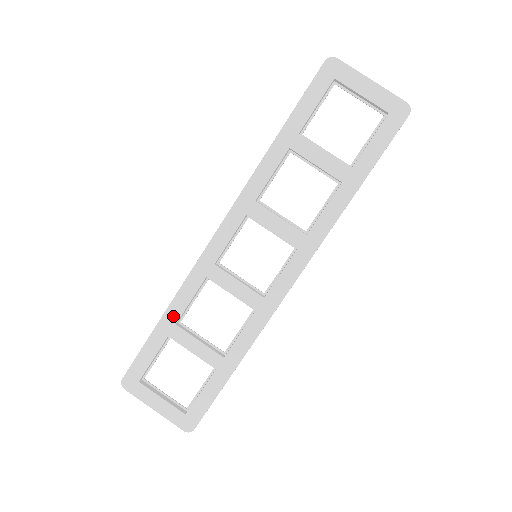
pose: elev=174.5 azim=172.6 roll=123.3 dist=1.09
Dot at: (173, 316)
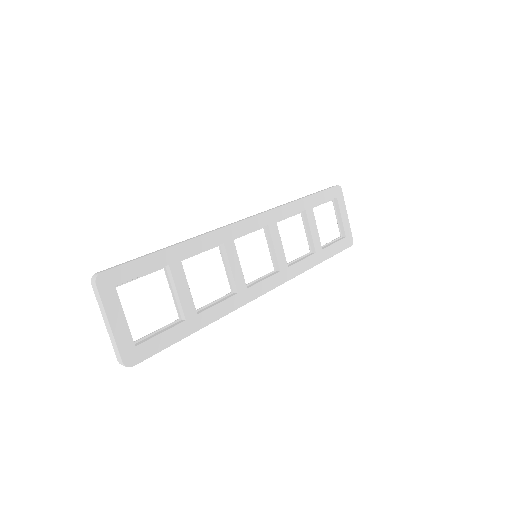
Dot at: (184, 252)
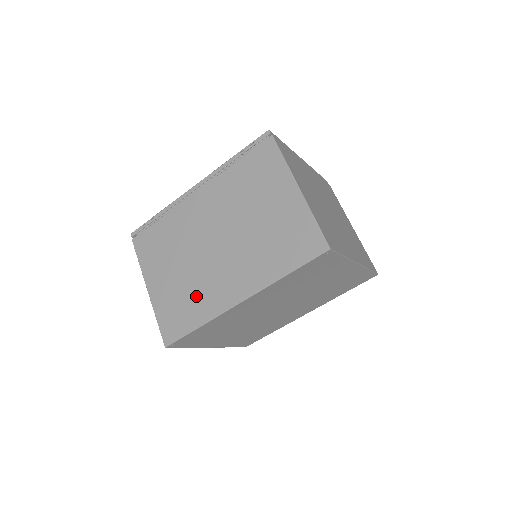
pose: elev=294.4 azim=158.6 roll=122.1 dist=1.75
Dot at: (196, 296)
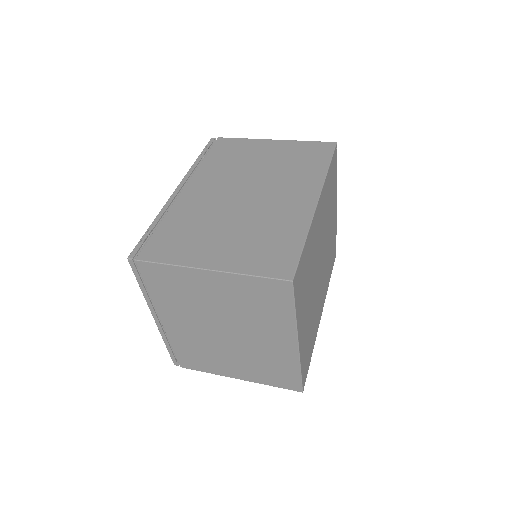
Dot at: (273, 228)
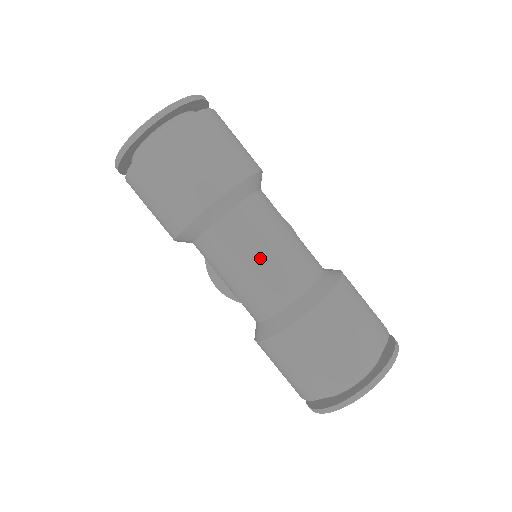
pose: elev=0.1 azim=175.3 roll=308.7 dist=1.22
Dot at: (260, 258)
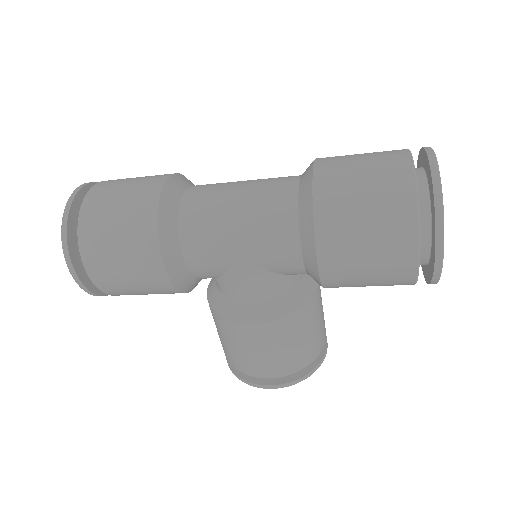
Dot at: (240, 188)
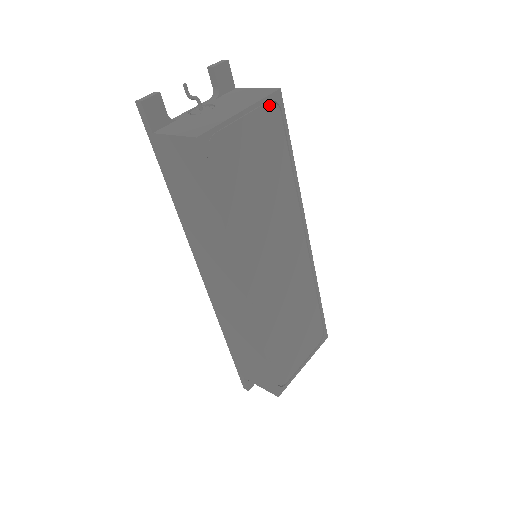
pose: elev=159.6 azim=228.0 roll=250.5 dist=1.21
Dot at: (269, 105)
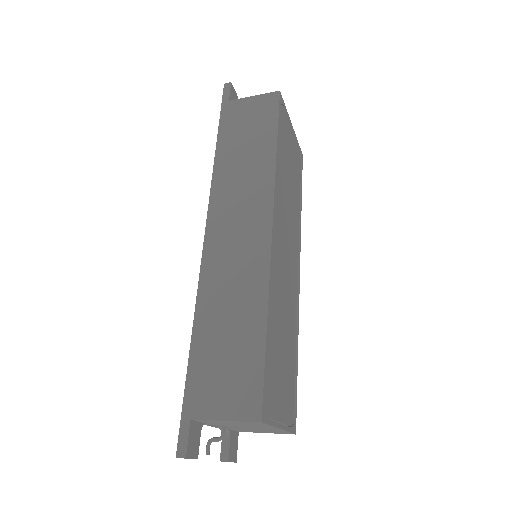
Dot at: (298, 151)
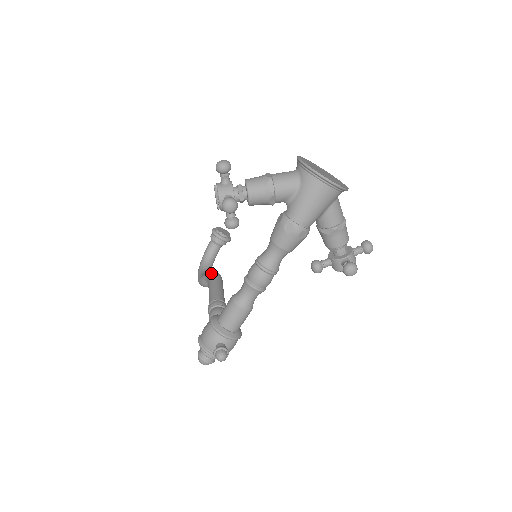
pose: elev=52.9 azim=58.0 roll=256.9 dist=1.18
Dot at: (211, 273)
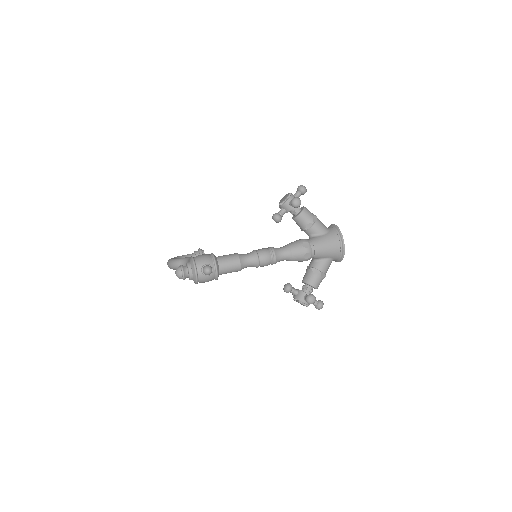
Dot at: occluded
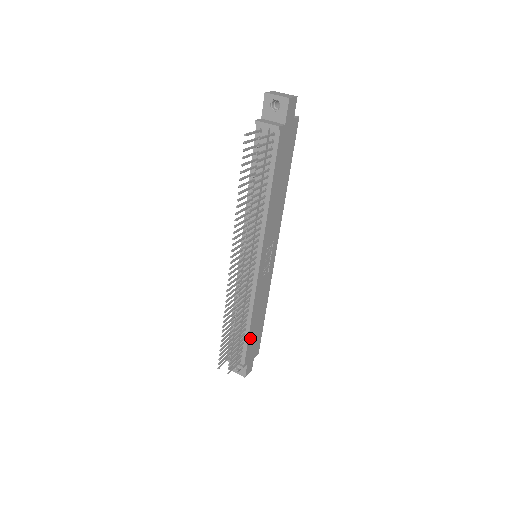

★ ★ ★

## PROBLEM DETAILS
Can you rewrite all the items above with "pose" changed to "camera" and everything else left the same, omitting the pictures?

## THE ANSWER
camera: elev=174.5 azim=172.6 roll=123.3 dist=1.09
Dot at: (173, 316)
Dot at: (184, 252)
camera: elev=294.4 azim=158.6 roll=122.1 dist=1.75
Dot at: (196, 296)
Dot at: (273, 228)
camera: elev=0.1 azim=175.3 roll=308.7 dist=1.22
Dot at: (260, 258)
Dot at: (240, 188)
camera: elev=159.6 azim=228.0 roll=250.5 dist=1.21
Dot at: (269, 105)
Dot at: (298, 151)
camera: elev=52.9 azim=58.0 roll=256.9 dist=1.18
Dot at: (211, 273)
Dot at: occluded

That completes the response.